Accoucher chez soi  : une affaire de femmes

En effet, les femmes de toutes les générations confondues se retrouvaient à l’occasion de chaque naissance, que ce soit la famille ou  les voisines venues pour donner leur avis, observer, échanger, aider. Cette épreuve dans la vie des femmes leur permettaient de renforcer les liens entre elles. Elle  redoutaient d’accoucher  en raison du fort taux de mortalité. L’accouchement ne se vivait pas de manière intime mais de manière communautaire où la future mère avait  besoin du soutien de toutes : certaines préparaient le lit, d’autres  les linges et l’eau. Elles prenaient place  dans la pièce principale, se saluaient selon les règles de bienséance et selon leur rang. On allumait  un feu de bois pour maintenir une température agréable pour la mère et l’enfant. Les femmes les plus pauvres accouchaient dans l’étable dans laquelle la chaleur était  fournie par les animaux.

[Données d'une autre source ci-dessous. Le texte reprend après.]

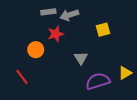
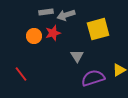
yellow square: (103, 30) -> (98, 29), size x1.6
orange circle: (36, 50) -> (34, 36), moved

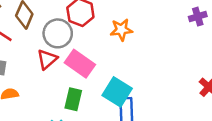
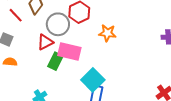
pink rectangle: (80, 64) -> (69, 51), turned -35
green rectangle: (73, 99) -> (55, 61), moved

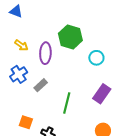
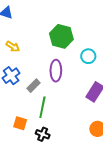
purple ellipse: (45, 53) -> (56, 71), moved
green line: (67, 103) -> (42, 107), moved

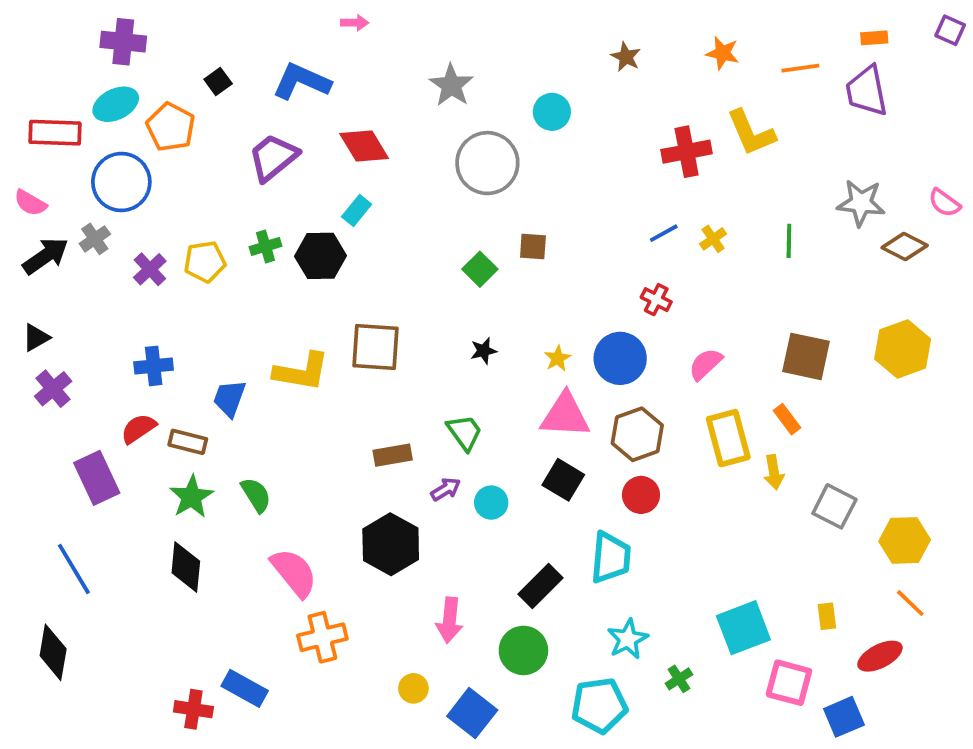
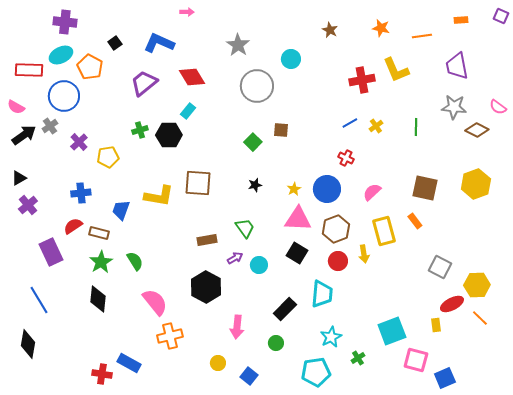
purple trapezoid: (867, 91) -> (457, 66), moved
yellow pentagon: (205, 262) -> (108, 157), moved
yellow arrow: (774, 472) -> (364, 254), moved
green circle: (523, 650) -> (276, 343), size x0.6
red ellipse: (880, 656) -> (452, 304), moved
blue square: (472, 713) -> (249, 376), size x0.7

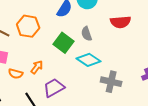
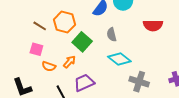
gray semicircle: (86, 34) -> (112, 35), moved
green square: (64, 43) -> (82, 42), moved

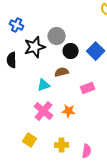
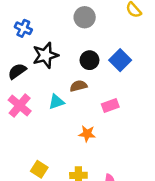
gray circle: (57, 36) -> (85, 17), moved
black semicircle: (12, 60) -> (17, 71), turned 56
pink cross: (44, 111) -> (20, 106), moved

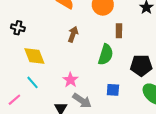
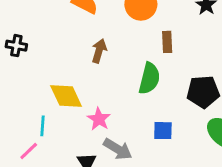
yellow diamond: (34, 56) -> (66, 96), moved
cyan line: (32, 82) -> (42, 126), turned 48
pink line: (14, 100) -> (29, 151), moved

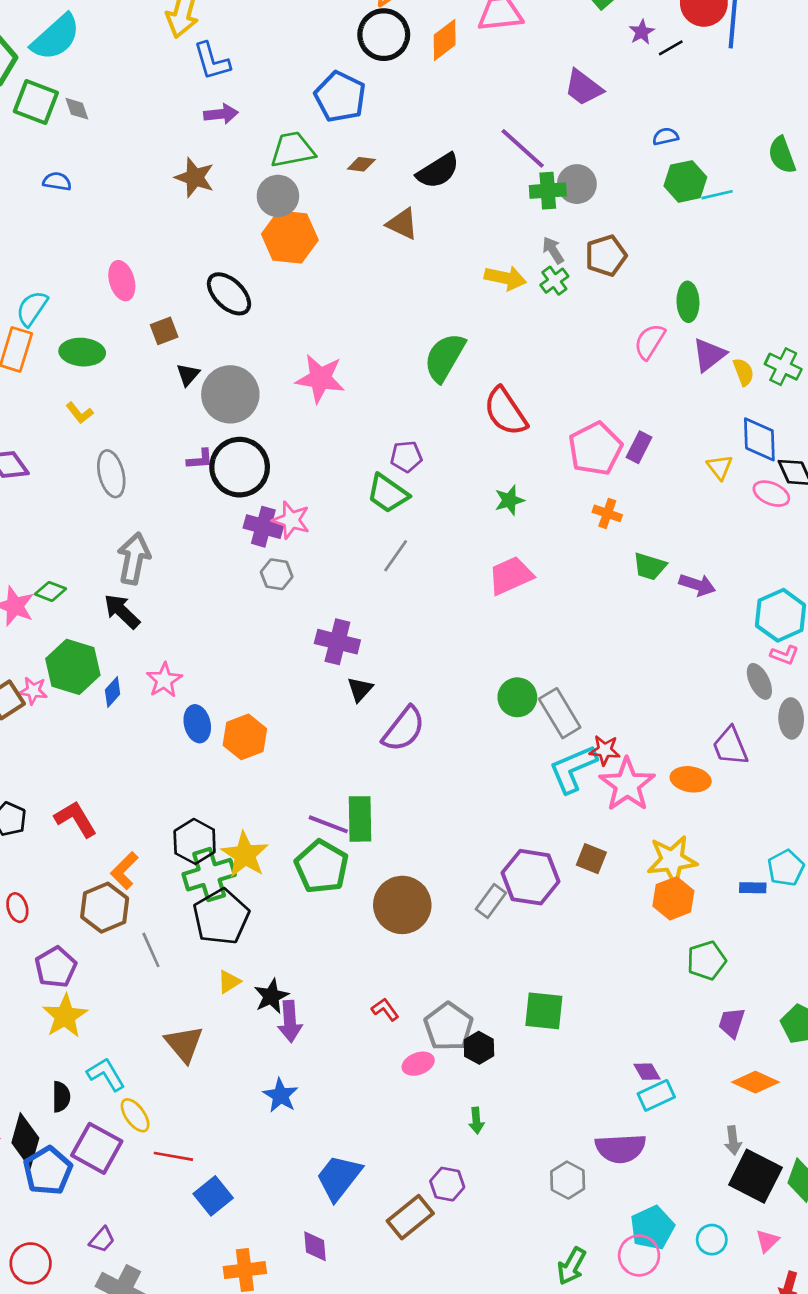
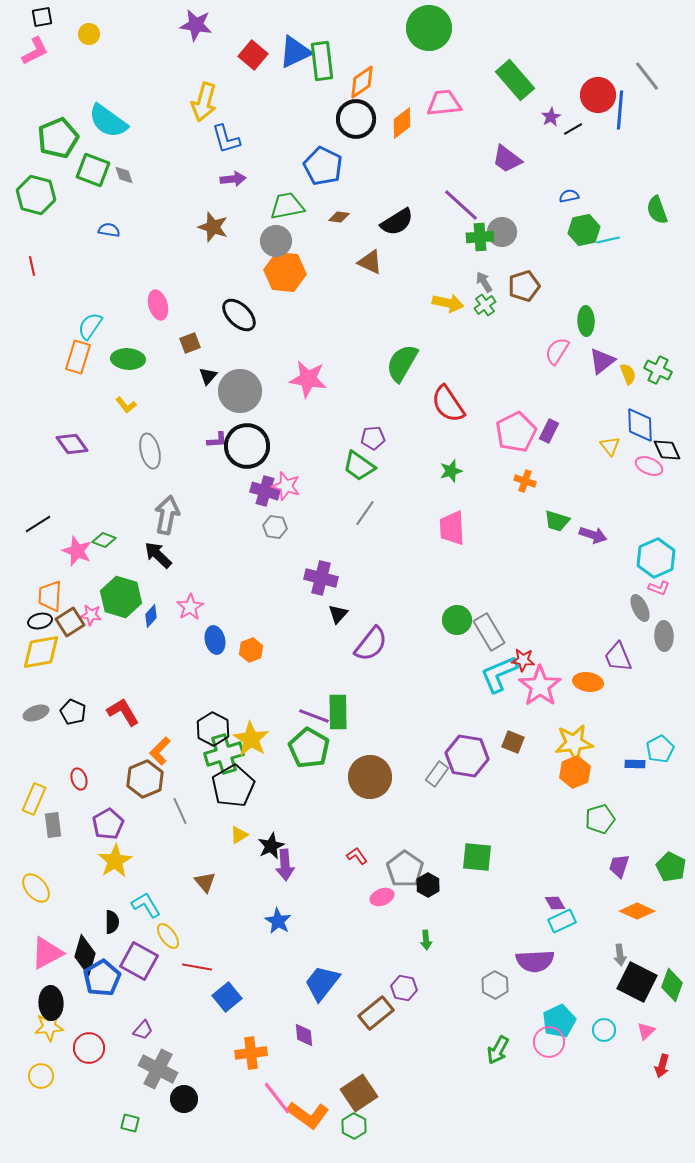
cyan semicircle: (56, 37) -> (108, 121), turned 78
pink trapezoid: (511, 576) -> (452, 528), turned -69
orange hexagon: (245, 737) -> (251, 650), size x0.7
brown triangle: (184, 1044) -> (205, 882), size x0.7

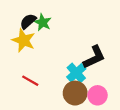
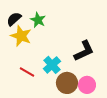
black semicircle: (28, 21) -> (14, 19), moved
cyan cross: (76, 73) -> (52, 65), moved

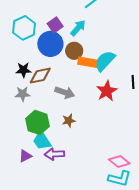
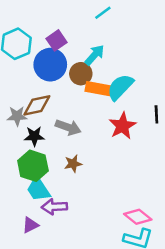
cyan arrow: (78, 28) -> (95, 55), moved
black star: (23, 70) -> (34, 136), moved
gray star: (23, 94) -> (17, 116), moved
purple triangle: (25, 156) -> (30, 225), moved

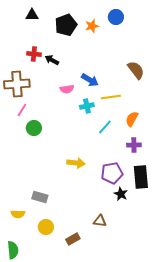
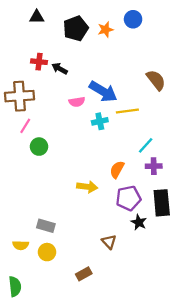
blue arrow: (90, 80) -> (103, 92), size x1.4
orange semicircle: (132, 119) -> (117, 169), moved
cyan line: (105, 127) -> (146, 145), moved
brown triangle: (100, 221) -> (109, 242), moved, turned 40
yellow circle: (46, 227) -> (47, 252), moved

Les pères  ne participaient en aucun cas à cet événement par incompétence et par pudeur. Accoucher grâce à un médecin ou un chirurgien au XVI ème siècle, n’était pas une garantie contre la mort en couches car l’obstétrique n’en était alors qu’à ses débuts.

Le statut de la sage-femme

L’obstétrique a commencé à évoluer vers des pratiques plus structurées à partir du XVIII° siècle et les sages-femmes ont commencé à être reconnues   notamment en ville.   Cependant, l’accouchement par les matrones reste majoritaire dans les campagnes. Avec  « L’abrégé de l’art des accouchements » », en 1759, Mme Angélique Le Boursier du Coudray consigna les meilleurs pratiques visant à assurer l’accouchement dans des conditions permettant de « …sauvegarder la vie de la mère et celle de l’enfant ». A partir du 19e siècle, la réglementation, la professionnalisation et la formation confèrent aux sages-femmes un véritable statut et un rôle déterminant dans la pratique obstétrique en France.